[Opening Exercise text section]
After a one day trip back to Florida, just enough time to wash clothes, Mary Beth and I headed to Portland, Maine for a one week working vacation in the snowy wonderland.  We were hosted by Sally Breen (a leader of Peace Action Maine) and her husband Keith.  Our plane had to put down in New York City because of bad weather so we, and three other Mainers from the flight, rented a car and make the 7 hour drive to Portland.

On February 8 I had the honor of speaking to 250 people assembled for the Peace Action Maine annual supper.  This incredible event was very special for us as Mary Beth and I will move to southern Maine by next June and we were able to meet many of the key activists in the state.  The board of directors/advisers of the GN has authorized the moving of the office as well so the work of the organization will continue without interruption but in a new location.  Just north of Portland, in the city of Bath, is the place where Aegis destroyers are now being built for the Pentagon's Theatre Missile Defense (TMD) program that will be deployed along China's coastal region provoking and encircling them and guaranteeing a new arms race.  We look forward to joining the growing protests at the Bath Ironworks in the future. 

Just as I have traveled back to Albuquerque for the past five years to organize the annual protests at the space symposiums, I will be able to return to Florida when necessary to help organize protests at key launches at the space center.  Since my mother lives in Titusville, FL. (the town neighboring the space center) I will stay a regular visitor to the area.

During the week of house hunting in Maine I stayed busy, thanks to Sally Breen, with local radio interviews and speaking to a class at the University of Southern Maine.  One radio interview, on the local National Public Radio affiliate, went out statewide.  I also did an hour interview from Maine on the right-wing nationally syndicated Michael Medved Show.  Expecting to be torn to shreds, I actually held my own.  After hearing of my years as an organizer in the peace and social justice movements Medved asked if I'd ever had a real job.  My answer that I had been in the military during the Vietnam War, where I became a peace activist, stopped him short.

Speaking with GN board member Karl Grossman about the flood of media calls following the Columbia accident, he confirmed that he too had done interviews non-stop for days as well.  It was clear to us that the national/international  media now is beginning to recognize the Global Network as a valuable resource on the space issue.  This should encourage us all that our message of stopping the nuclearization and weaponization of space is getting out into the public consciousness.  Just to underscore this point our web site,  under normal times averages 150 hits a day, had over 1,000 hits in a 24 hour period following the Columbia tragedy.
[Closing Exercise text section]
[Opening Dataset records section]
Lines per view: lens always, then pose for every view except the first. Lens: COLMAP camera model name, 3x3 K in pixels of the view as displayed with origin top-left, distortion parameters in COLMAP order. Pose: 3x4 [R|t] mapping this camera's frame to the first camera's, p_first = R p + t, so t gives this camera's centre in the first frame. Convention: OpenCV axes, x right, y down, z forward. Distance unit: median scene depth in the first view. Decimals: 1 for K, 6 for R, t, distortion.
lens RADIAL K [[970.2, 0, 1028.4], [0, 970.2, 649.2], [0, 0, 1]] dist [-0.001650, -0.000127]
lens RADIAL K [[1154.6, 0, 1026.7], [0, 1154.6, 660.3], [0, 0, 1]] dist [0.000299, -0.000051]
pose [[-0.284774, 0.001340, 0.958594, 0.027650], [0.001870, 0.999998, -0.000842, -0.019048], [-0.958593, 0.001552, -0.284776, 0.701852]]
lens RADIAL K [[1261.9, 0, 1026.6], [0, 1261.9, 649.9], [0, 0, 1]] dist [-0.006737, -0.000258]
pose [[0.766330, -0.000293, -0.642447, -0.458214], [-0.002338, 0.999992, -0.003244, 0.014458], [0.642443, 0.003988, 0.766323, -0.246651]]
[Closing Dataset records section]
_Requirement 1_
Answer these questions from the Maine trip account:
(a) How many people attended the Peace Action Maine annual supper on February 8?
(b) In which city are Aegis destroyers being built for the Pentagon's Theatre Missile Defense program?
(c) How many hits did the web site get in the 24-hour period after the Columbia tragedy?
_Requirement 2_
Reproduce the Maine trip account word for word, from "During the week" up to and including "stopped him short.".
The entries are material separate from the Maine trip account.

_Answer section 1_
(a) 250 people
(b) Bath
(c) Over 1,000 hits

_Answer section 2_
During the week of house hunting in Maine I stayed busy, thanks to Sally Breen, with local radio interviews and speaking to a class at the University of Southern Maine.  One radio interview, on the local National Public Radio affiliate, went out statewide.  I also did an hour interview from Maine on the right-wing nationally syndicated Michael Medved Show.  Expecting to be torn to shreds, I actually held my own.  After hearing of my years as an organizer in the peace and social justice movements Medved asked if I'd ever had a real job.  My answer that I had been in the military during the Vietnam War, where I became a peace activist, stopped him short.